Seaport Global initiated coverage of seven airliners, three of which should be bought by investors.
Daniel McKenzie initiated coverage of the following airliners:
- Alaska Air Group, Inc. (NYSE: ALK) at Buy, $53 price target.
- Allegiant Travel Company (NASDAQ: ALGT) at Buy, $166 price target.
- Azul SA (NYSE: AZUL) at Neutral, no price target.
- Copa Holdings, S.A. (NYSE: CPA) at Neutral, no price target.
- Delta Air Lines, Inc. (NYSE: DAL) at Buy, $43 price target.
- Gol Linhas Aereas Inteligentes SA (NYSE: GOL) at Neutral, no price target.
- Hawaiian Holdings, Inc. (NASDAQ: HA) at Neutral, no price target.
The Thesis: The airline industry is showing early signs of a recovery, although "weak" ones, McKenzie wrote in a note. The combination of fleet simplification, cost restructuring, and a focus on core network strengths is enough to kickstart a durable profit recovery.
Airliners will be in a position to start their "balance sheet repair" initiatives but a more material recovery hinges on the success of a coronavirus vaccine, the analyst wrote.
Alaska Air: If Alaska Air is 20% smaller in size and scope by summer 2021, the company should still be able to generate a "small" full-year profit and beat consensus estimates.
Beyond 2021, the company can leverage its new alliance with OneWorld, share gains at key hubs, and a new basic economy product to show a strong financial recovery.
Allegiant: Allegiant should show a solid earnings growth story in a post-COVID-world, especially for airliners that focus on leisure travel. The company's focus on operational improvements should offer comfort for investors concerned with costs moving forward.
Delta: Consensus estimates are "under-appreciating" Delta's ability to recover from the pandemic and show strong earnings and free cash flow metrics. The company continues to right-size its network and streamline its cost structure to become a more profitable and efficient airliner.
Delta controls a 70% or greater market share at four of its five hubs and this gives it a structural revenue advantage over its peers, the analyst wrote. The company ended the second quarter with around $16 billion in liquidity and this implies it's in "better shape" versus current investor sentiment.
Azul: Shares of Brazil-based Azul gained more than 200% from its 52-week lows and for good reason.
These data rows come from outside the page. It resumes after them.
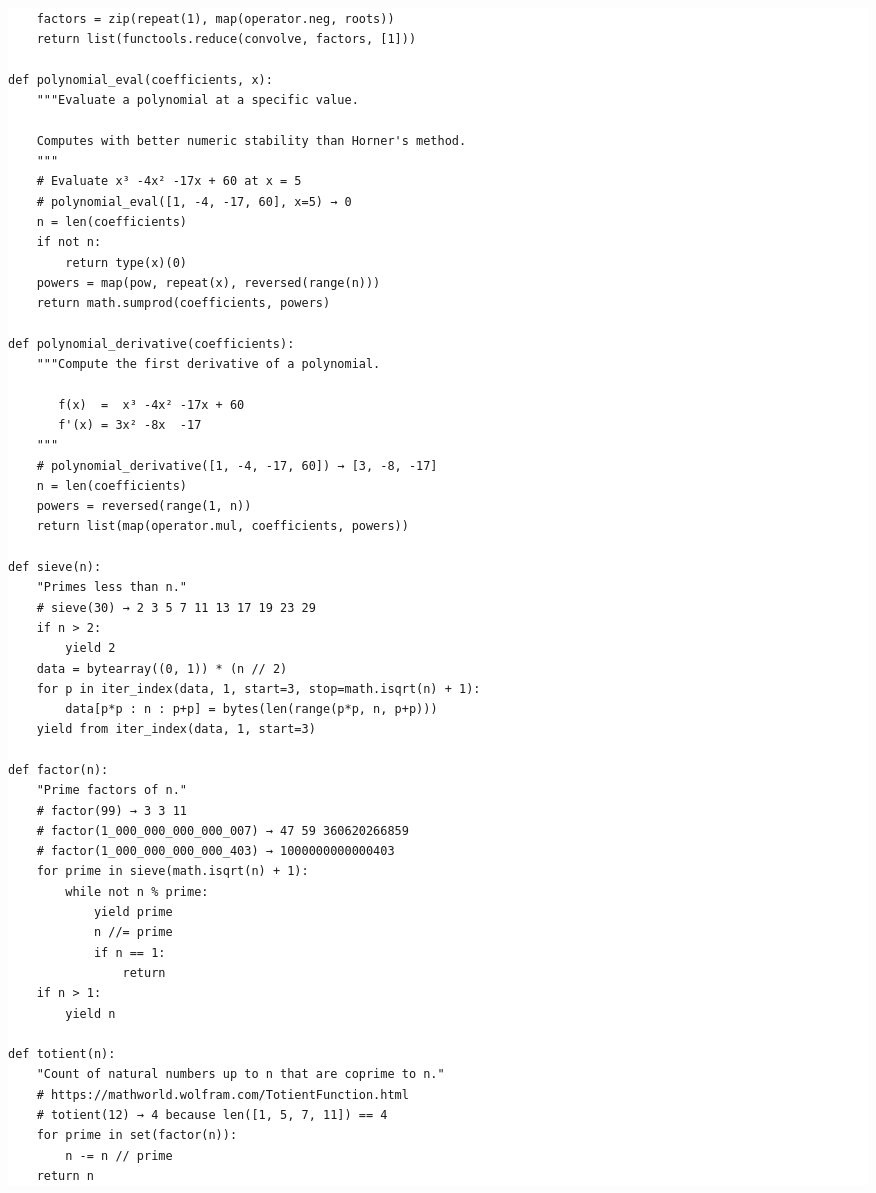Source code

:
 ```
    factors = zip(repeat(1), map(operator.neg, roots))
    return list(functools.reduce(convolve, factors, [1]))

def polynomial_eval(coefficients, x):
    """Evaluate a polynomial at a specific value.

    Computes with better numeric stability than Horner's method.
    """
    # Evaluate x³ -4x² -17x + 60 at x = 5
    # polynomial_eval([1, -4, -17, 60], x=5) → 0
    n = len(coefficients)
    if not n:
        return type(x)(0)
    powers = map(pow, repeat(x), reversed(range(n)))
    return math.sumprod(coefficients, powers)

def polynomial_derivative(coefficients):
    """Compute the first derivative of a polynomial.

       f(x)  =  x³ -4x² -17x + 60
       f'(x) = 3x² -8x  -17
    """
    # polynomial_derivative([1, -4, -17, 60]) → [3, -8, -17]
    n = len(coefficients)
    powers = reversed(range(1, n))
    return list(map(operator.mul, coefficients, powers))

def sieve(n):
    "Primes less than n."
    # sieve(30) → 2 3 5 7 11 13 17 19 23 29
    if n > 2:
        yield 2
    data = bytearray((0, 1)) * (n // 2)
    for p in iter_index(data, 1, start=3, stop=math.isqrt(n) + 1):
        data[p*p : n : p+p] = bytes(len(range(p*p, n, p+p)))
    yield from iter_index(data, 1, start=3)

def factor(n):
    "Prime factors of n."
    # factor(99) → 3 3 11
    # factor(1_000_000_000_000_007) → 47 59 360620266859
    # factor(1_000_000_000_000_403) → 1000000000000403
    for prime in sieve(math.isqrt(n) + 1):
        while not n % prime:
            yield prime
            n //= prime
            if n == 1:
                return
    if n > 1:
        yield n

def totient(n):
    "Count of natural numbers up to n that are coprime to n."
    # https://mathworld.wolfram.com/TotientFunction.html
    # totient(12) → 4 because len([1, 5, 7, 11]) == 4
    for prime in set(factor(n)):
        n -= n // prime
    return n
```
The company deserves credit for cost restructuring, fleet transformation, a new codeshare with domestic competitors, a push into the higher-margin cargo business, among others.
But investors should hold a cautious stance ahead of a potential capital raise that would be costly and create equity dilution.
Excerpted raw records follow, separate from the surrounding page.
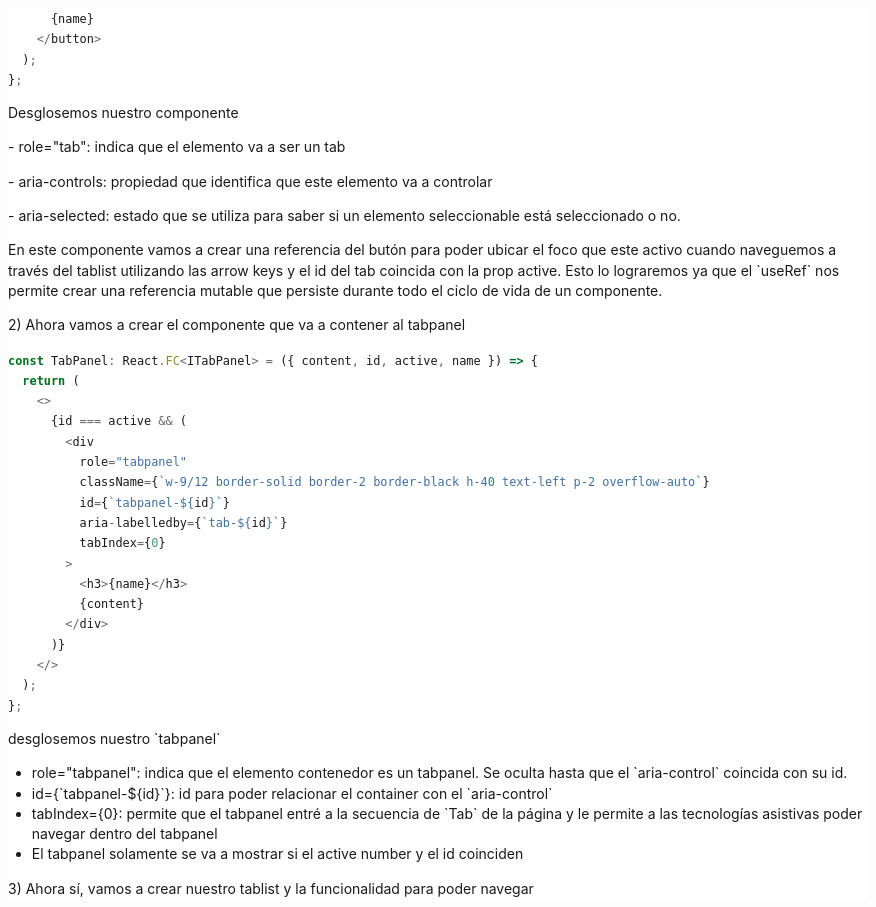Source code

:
 ```typescript
      {name}
    </button>
  );
};

```

Desglosemos nuestro componente

\- role="tab": indica que el elemento va a ser un tab

\- aria-controls: propiedad que identifica que este elemento va a controlar

\- aria-selected: estado que se utiliza para saber si un elemento seleccionable está seleccionado o no.

En este componente vamos a crear una referencia del butón para poder ubicar el foco que este activo cuando naveguemos a través del tablist utilizando las arrow keys y el id del tab coincida con la prop active. Esto lo lograremos ya que el \`useRef\` nos permite crear una referencia mutable que persiste durante todo el ciclo de vida de un componente.

2\) Ahora vamos a crear el componente que va a contener al tabpanel

```typescript
const TabPanel: React.FC<ITabPanel> = ({ content, id, active, name }) => {
  return (
    <>
      {id === active && (
        <div
          role="tabpanel"
          className={`w-9/12 border-solid border-2 border-black h-40 text-left p-2 overflow-auto`}
          id={`tabpanel-${id}`}
          aria-labelledby={`tab-${id}`}
          tabIndex={0}
        >
          <h3>{name}</h3>
          {content}
        </div>
      )}
    </>
  );
};

```

desglosemos nuestro \`tabpanel\`

* role="tabpanel": indica que el elemento contenedor es un tabpanel. Se oculta hasta que el \`aria-control\` coincida con su id.
* id={\`tabpanel-${id}\`}: id para poder relacionar el container con el \`aria-control\`
* tabIndex={0}: permite que el tabpanel entré a la secuencia de \`Tab\` de la página y le permite a las tecnologías asistivas poder navegar dentro del tabpanel
* El tabpanel solamente se va a mostrar si el active number y el id coinciden

3\) Ahora sí, vamos a crear nuestro tablist y la funcionalidad para poder navegar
Copa: Copa operates a hub and airline out of Panama City and is considered the "best house in a rough neighborhood," the analyst wrote. The company is among the best from an operational and financial perspective and has plenty of long-term upside but in two to three years.
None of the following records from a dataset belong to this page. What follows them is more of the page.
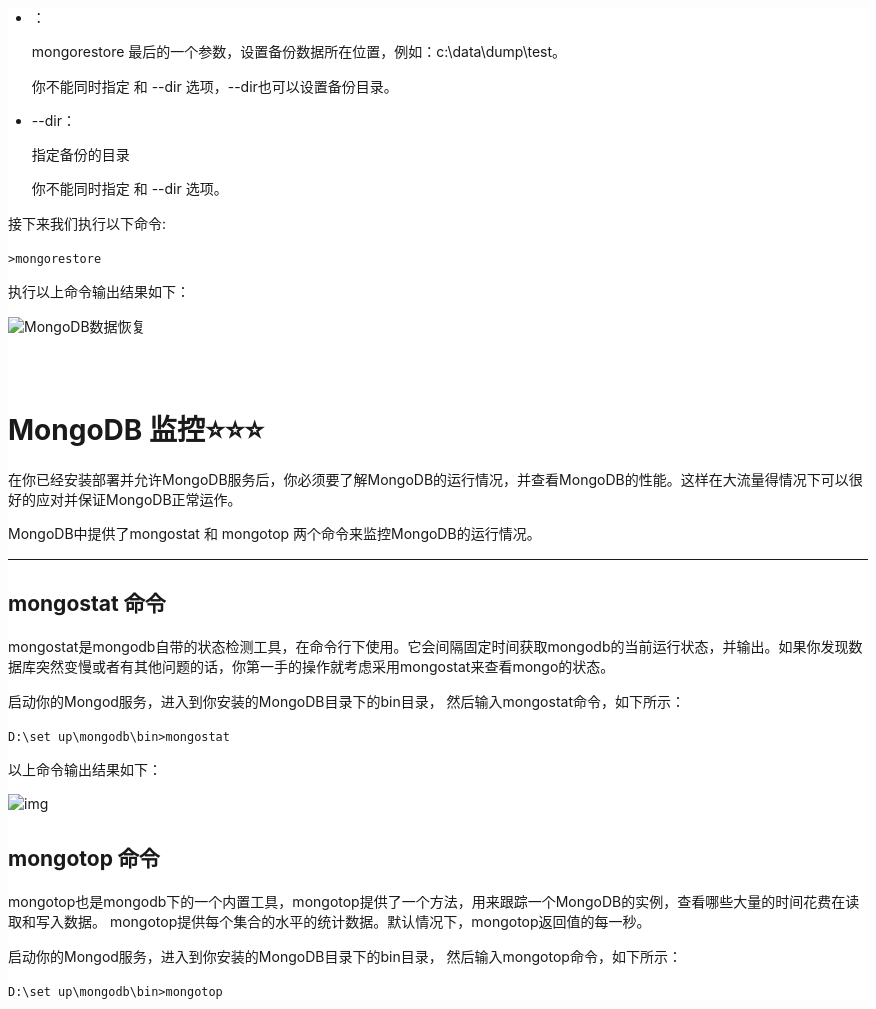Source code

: - <path>：

   mongorestore 最后的一个参数，设置备份数据所在位置，例如：c:\data\dump\test。

  你不能同时指定 <path> 和 --dir 选项，--dir也可以设置备份目录。

- --dir：

  指定备份的目录

  你不能同时指定 <path> 和 --dir 选项。

接下来我们执行以下命令:

```
>mongorestore
```

执行以上命令输出结果如下：

![MongoDB数据恢复](https://www.runoob.com/wp-content/uploads/2013/12/mongorestore.png)

​		

# MongoDB 监控⭐⭐⭐

在你已经安装部署并允许MongoDB服务后，你必须要了解MongoDB的运行情况，并查看MongoDB的性能。这样在大流量得情况下可以很好的应对并保证MongoDB正常运作。

MongoDB中提供了mongostat 和 mongotop 两个命令来监控MongoDB的运行情况。

------

## mongostat 命令

mongostat是mongodb自带的状态检测工具，在命令行下使用。它会间隔固定时间获取mongodb的当前运行状态，并输出。如果你发现数据库突然变慢或者有其他问题的话，你第一手的操作就考虑采用mongostat来查看mongo的状态。

启动你的Mongod服务，进入到你安装的MongoDB目录下的bin目录， 然后输入mongostat命令，如下所示：

```
D:\set up\mongodb\bin>mongostat
```

以上命令输出结果如下：

![img](https://www.runoob.com/wp-content/uploads/2013/12/mongostat.png)

## mongotop 命令

mongotop也是mongodb下的一个内置工具，mongotop提供了一个方法，用来跟踪一个MongoDB的实例，查看哪些大量的时间花费在读取和写入数据。 mongotop提供每个集合的水平的统计数据。默认情况下，mongotop返回值的每一秒。

启动你的Mongod服务，进入到你安装的MongoDB目录下的bin目录， 然后输入mongotop命令，如下所示：

```
D:\set up\mongodb\bin>mongotop
```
In the meantime, signs of a more visible demand recovery in the region are needed before turning bullish on Copa.
Gol: Gol is a low-cost Brazilian airliner that is winning market share from a key competitor undergoing Chapter 11 reorganizations, the analyst wrote. Once demand normalizes, Gol will be in a better position to serve the sixth-largest domestic aviation market in the world.
The company faces near-term concerns, including reports of a capital raise and a sigma of operating in a "bad neighborhood."
Hawaiian Holdings: Hawaiian continues to face competitive and margin challenges and investors can find other airline stocks that offer better risk to reward profiles, the analyst wrote. The company offers one of the smallest and least diversified networks in the airline industry as it relies on one single hub in Honolulu.